VORLIEGENDER TEXT
• • • • • • •

Basketball in der NBA:Und jetzt auch noch Westbrook nach Houston

NBA - Russell Westbrook gegen Chris Paul in Oklahoma

Westbrook (re.) gegen Paul: Diese beiden wechseln nun das Team. (Archivbild von 2014, als Paul noch für die LA Clippers auflief)

(Foto: AP)
  • In der US-Basketballliga NBA kommt es diesen Sommer reihenweise zu spektakulären Transfers.
  • Der neueste: Russell Westbrook geht im Tausch für Chris Paul von Oklahoma City Thunder zu den Houston Rockets.
  • Auch Deutsche sind von den wochenlangen Volten betroffen.

Von Jürgen Schmieder, Los Angeles

Die erste Meisterschaft in der Vereinsgeschichte der Toronto Raptors ist nur ein paar Minuten alt, da wird sie zur Nebensache. Reporterin Doris Burke will noch auf dem Parkett von Raptors-Finalheld Kawhi Leonard wissen, für welchen Verein er künftig spielen wolle. Leonard sagt dazu: nichts, er wolle erst mal die Gegenwart genießen.

Vergangenheit ist eher lästig heutzutage, Zukunft ist viel wichtiger, und genau darum geht es in der Sommerpause der nordamerikanischen Basketballliga NBA: einen Kader für die Zukunft basteln. Experten sagen einen wilden Sommer voraus, doch was dann schon vor Beginn der Wechselphase am 1. Juli passiert, das können nicht einmal begabte Verschwörungstheoretiker vorhersehen. Beobachtungen aus vier Wochen Wechsel-Wahnsinn.

Der Effekt von Zion Williamson

Die Wettquote der New York Knicks auf den Titelgewinn in der kommenden Saison Mitte Mai: 16:1. Platz sechs. Warum eigentlich, angesichts der schlechtesten Bilanz (15:65) der Liga? Nun, die Knicks haben wegen all der Niederlagen die größte Chance, beim Draft den außerweltlich begabten Zion Williamson zu verpflichten - aus der Gerüchteküche ist zudem zu hören, dass Kevin Durant und Kyrie Irving nach New York wechseln und mit Williamson ein kaum bremsbares Trio bilden könnten.

Die New Yorker, über Erfolglosigkeit der Knicks vereint in dieser Mischung aus Melancholie und Wut, die es so nur in dieser Stadt gibt, freuen sich auf die Zukunft im Madison Square Garden. Sie müssen sich jedoch gedulden. Bis zum 1. Juli darf den NBA-Regeln zufolge niemand mit niemandem über mögliche Wechsel sprechen. Geduld ist nicht unbedingt eine Tugend der New Yorker.

Williamson ist auf der Suche nach einem Ausrüster. Der Rekord für einen Akteur, der noch nie eine Profipartie absolviert hat, dürfte gebrochen werden. Den hält LeBron James, er unterschrieb im Jahr 2003 einen Sieben-Jahres-Vertrag, der mit insgesamt 100 Millionen Dollar dotiert war. Mittlerweile hat James verlängert, auf Lebenszeit, für mehr als eine Milliarde Dollar.

• • • • • • •

VORLIEGENDE ANGABEN

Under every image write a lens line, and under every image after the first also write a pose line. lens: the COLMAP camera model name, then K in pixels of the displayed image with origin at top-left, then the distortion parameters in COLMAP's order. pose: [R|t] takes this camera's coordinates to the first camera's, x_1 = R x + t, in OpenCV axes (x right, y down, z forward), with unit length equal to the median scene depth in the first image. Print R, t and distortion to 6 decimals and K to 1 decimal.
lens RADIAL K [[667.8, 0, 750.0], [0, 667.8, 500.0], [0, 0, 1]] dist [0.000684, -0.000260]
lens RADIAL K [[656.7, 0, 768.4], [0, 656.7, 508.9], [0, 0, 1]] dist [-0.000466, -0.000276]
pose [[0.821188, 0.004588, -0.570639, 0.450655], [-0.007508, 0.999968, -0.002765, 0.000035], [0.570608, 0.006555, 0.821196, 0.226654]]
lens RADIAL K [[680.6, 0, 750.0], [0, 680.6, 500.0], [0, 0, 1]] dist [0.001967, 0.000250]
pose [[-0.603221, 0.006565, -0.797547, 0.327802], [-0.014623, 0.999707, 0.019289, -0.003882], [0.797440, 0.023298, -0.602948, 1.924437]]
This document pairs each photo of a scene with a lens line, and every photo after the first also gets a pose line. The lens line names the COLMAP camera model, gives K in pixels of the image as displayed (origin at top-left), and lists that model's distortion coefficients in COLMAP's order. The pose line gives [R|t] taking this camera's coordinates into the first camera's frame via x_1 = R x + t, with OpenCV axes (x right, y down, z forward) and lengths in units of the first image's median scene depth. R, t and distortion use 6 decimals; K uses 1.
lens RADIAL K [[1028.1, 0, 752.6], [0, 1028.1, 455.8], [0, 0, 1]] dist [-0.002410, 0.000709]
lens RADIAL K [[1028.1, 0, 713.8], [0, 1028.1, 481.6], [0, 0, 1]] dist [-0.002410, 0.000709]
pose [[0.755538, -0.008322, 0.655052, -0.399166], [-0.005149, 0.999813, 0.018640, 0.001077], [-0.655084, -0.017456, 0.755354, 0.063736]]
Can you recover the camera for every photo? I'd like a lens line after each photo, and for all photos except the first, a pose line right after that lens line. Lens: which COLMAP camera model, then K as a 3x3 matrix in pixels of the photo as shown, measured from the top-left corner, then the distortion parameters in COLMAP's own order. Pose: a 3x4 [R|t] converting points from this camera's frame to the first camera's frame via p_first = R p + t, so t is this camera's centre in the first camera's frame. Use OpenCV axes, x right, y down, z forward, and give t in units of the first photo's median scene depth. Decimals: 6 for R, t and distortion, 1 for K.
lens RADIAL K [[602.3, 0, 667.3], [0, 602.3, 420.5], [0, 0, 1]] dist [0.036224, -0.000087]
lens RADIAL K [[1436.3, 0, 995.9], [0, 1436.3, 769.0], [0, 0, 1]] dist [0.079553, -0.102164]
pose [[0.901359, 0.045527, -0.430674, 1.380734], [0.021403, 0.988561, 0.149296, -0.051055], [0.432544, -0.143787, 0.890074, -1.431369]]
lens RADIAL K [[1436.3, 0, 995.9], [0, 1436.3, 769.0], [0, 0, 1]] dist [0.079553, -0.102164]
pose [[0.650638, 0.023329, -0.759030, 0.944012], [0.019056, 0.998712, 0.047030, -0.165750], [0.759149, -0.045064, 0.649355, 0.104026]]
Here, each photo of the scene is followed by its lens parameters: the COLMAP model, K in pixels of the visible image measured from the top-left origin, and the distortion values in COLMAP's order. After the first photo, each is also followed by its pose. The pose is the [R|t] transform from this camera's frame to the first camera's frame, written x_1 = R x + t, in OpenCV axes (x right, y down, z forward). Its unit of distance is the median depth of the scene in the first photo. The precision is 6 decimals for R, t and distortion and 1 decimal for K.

• • • • • • •

ARBEITSANWEISUNGEN
1. Wie lang lief der Vertrag, den LeBron James laut dem Artikel über die NBA-Wechsel im Jahr 2003 unterschrieb, und wie hoch war er dotiert?
2. Schreib den Artikel über die NBA-Wechsel nach seinem letzten Satz weiter.

LÖSUNGEN
1. Sieben Jahre, insgesamt 100 Millionen Dollar.

2.
Dwyane Wade, der seine Karriere beendet, tauscht insgesamt 30 Mal sein Trikot mit prägenden Spielern des Gegners.

Bei der Lotterie zum Festlegen der Draft-Reihenfolge werden die New Orleans Pelicans zuerst gezogen, sie bekommen damit Williamson. Die Knicks landen auf Platz drei und werden RJ Barrett wählen. Die Titelquote fällt auf 50:1.

Während der Finalserie zwischen den Golden State Warriors und den Raptors reißt die Achillessehne von Kevin Durant, er dürfte ein Jahr lang ausfallen. Knapp die Hälfte der Berichte darüber beschäftigt sich mit der Gegenwart, bei allen anderen geht um Spekulationen über Durants Zukunft. New Yorks Titelquote: 70:1.

Apropos Spekulationen: So genannte "Insider" erstellen andauernd Hätte-Könnte-Szenarien, die Fans auf sozialen Netzwerken zu komplizierten Wenn-Dann-Universen erweitern. Ein Beispiel: Antony Davis wechselt von den Pelicans zu den Los Angeles Lakers, die bei diesem Tauschgeschäft den halben Kader und einige Draft-Picks wegschicken. Experten merken kann, dass die Lakers noch einen großen Namen verpflichten könnten, wenn sie ein paar Spieler loswerden und den Gehaltsspielraum erhöhen. Die Fans sind sicher: Wenn das passiert, dann kommt Leonard. Quote für den Titel der Lakers: 2:1.

Leonard sagt dazu: nichts.

Die Personalien Leonard und Davis

Der einstige Basketballspieler und heutige TV-Guru Jalen Rose sagt, dass seine Quelle zu 99 Prozent sicher sei, dass Leonard in Toronto bleiben würde. Titel-Quote für Toronto: 10:1. Die Quelle von Rose wird in den zwei Wochen danach ungefähr eine Milliarde Mal zitiert. Es gibt Leute, die behaupten, dass Jalen Rose die Quelle von Jalen Rose sei.

Die Lakers schicken die beiden deutschen Akteure Moritz Wagner und Isaac Bonga zu den Washington Wizards. Anthony Davis verzichtet auf seinen Vier-Millionen-Dollar-Bonus. Nun ist für die Lakers-Fans und 99 Prozent der Experten klar: Leonard wird nach Los Angeles kommen.

Leonard sagt dazu: nichts.

Die NBA veröffentlicht die Gehaltsobergrenze für die kommende Saison: 109,14 Millionen Dollar pro Team. Es gibt allerdings Ausnahmen mit solch prächtigen Namen wie "Early Bird Exeption", "Derrick Rose Rule" oder "Supermax Contracts", die in ihrer vollständigen Komplexität nur Leute mit einem Doktortitel in Mathematik verstehen.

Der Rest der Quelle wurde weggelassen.